Introduction: Defining the Problem
In today’s digital world, misinformation and fake news spread faster than ever. To tackle this problem, I decided to build a machine learning model that can analyze the credibility of text-based content. I named this project “CheckMate” — it includes a deep learning model built from scratch to detect fake news and exposes the model via an API.
Project Goal and Scope
The core goal of CheckMate is to classify a given text input as “real” or “fake” with high accuracy. The main objectives were:
- Find a reliable dataset and prepare it for model training.
- Train a task-specific text classification model from scratch instead of using off-the-shelf models.
- Turn the trained model into a publicly accessible REST API service.

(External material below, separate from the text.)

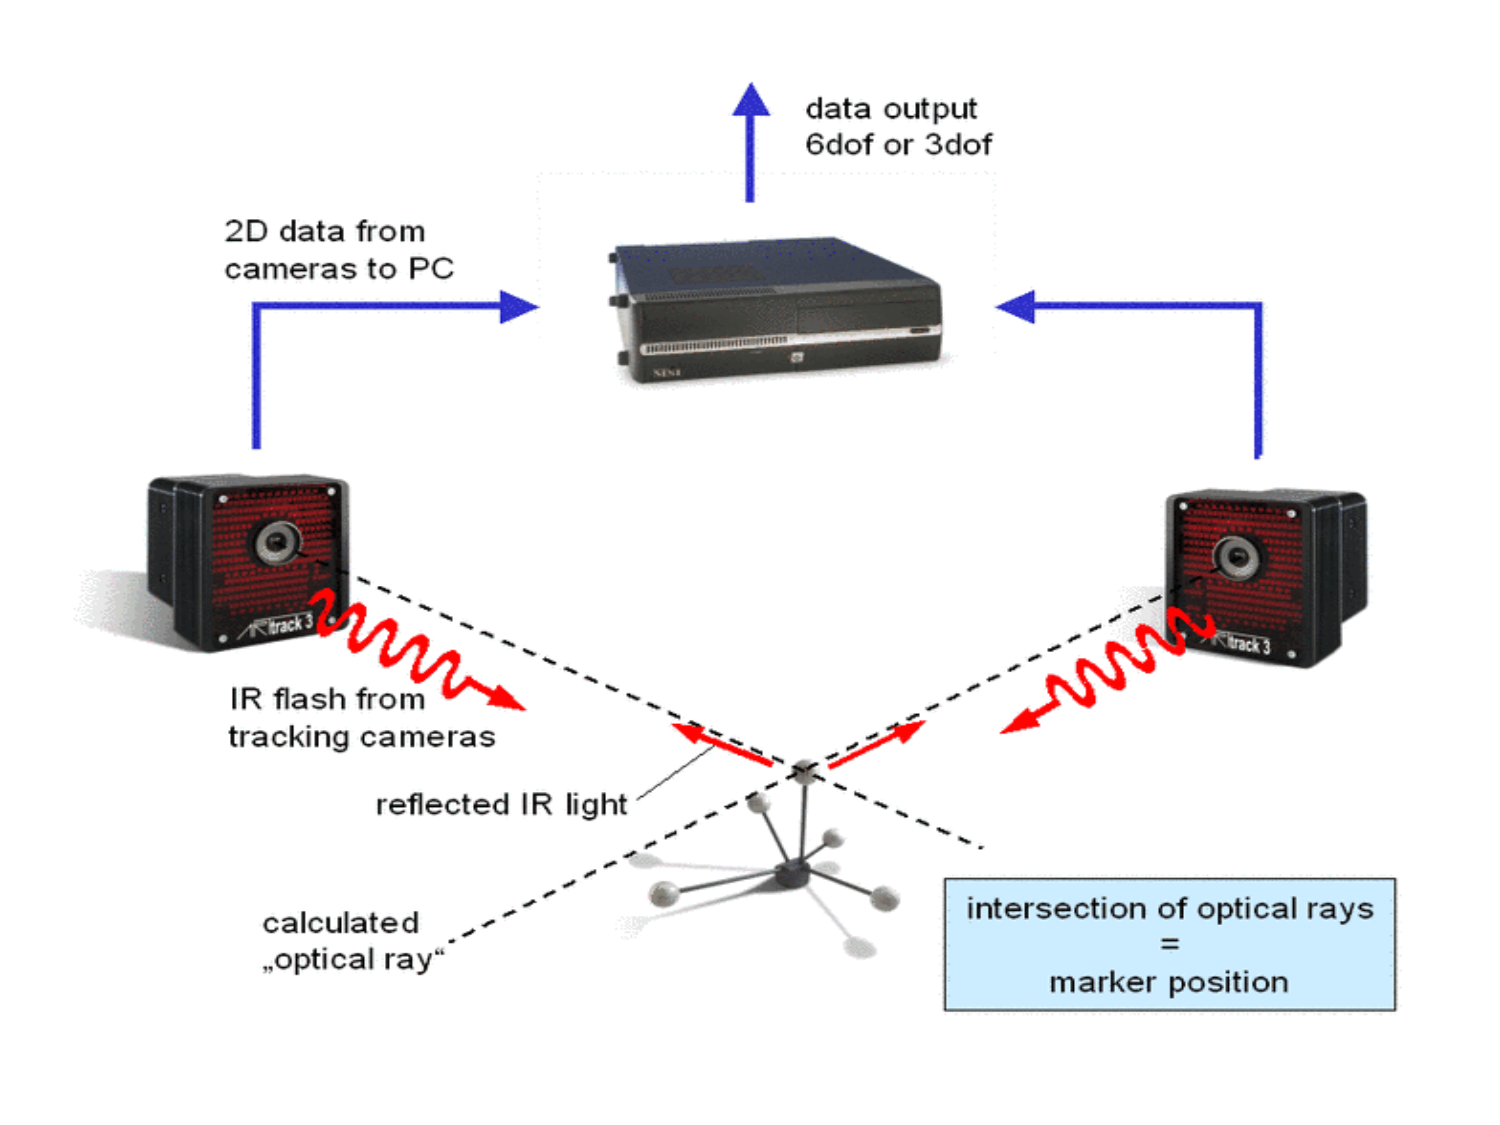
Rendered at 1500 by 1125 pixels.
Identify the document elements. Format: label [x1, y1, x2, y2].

picture [52, 54, 1471, 1059]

- Deploy the service in a scalable and portable setup using Docker and Hugging Face.
Technical Details: Model Development
Dataset and Preprocessing
For training, I used the Kaggle Fake and Real News Dataset. I applied standard preprocessing steps like tokenization, stop-words cleaning, and removing punctuation.
Training the Model from Scratch
The project uses a scikit-learn Random Forest architecture. Training and data processing leveraged scikit-learn, pandas, and NumPy libraries. On the test set, it achieved high accuracy.
REST API Creation
The trained model was turned into a REST API using FastAPI. The API accepts text input and returns a prediction in JSON format.
Deployment (Release)
All dependencies were packaged into a Docker container. The Docker image was deployed to Hugging Face Spaces to make the project accessible live.
Challenges and Learnings
Through this project, I learned the nuances of training a deep learning model from scratch, the fundamentals of API development, and how to containerize a model with Docker and publish it on cloud platforms like Hugging Face.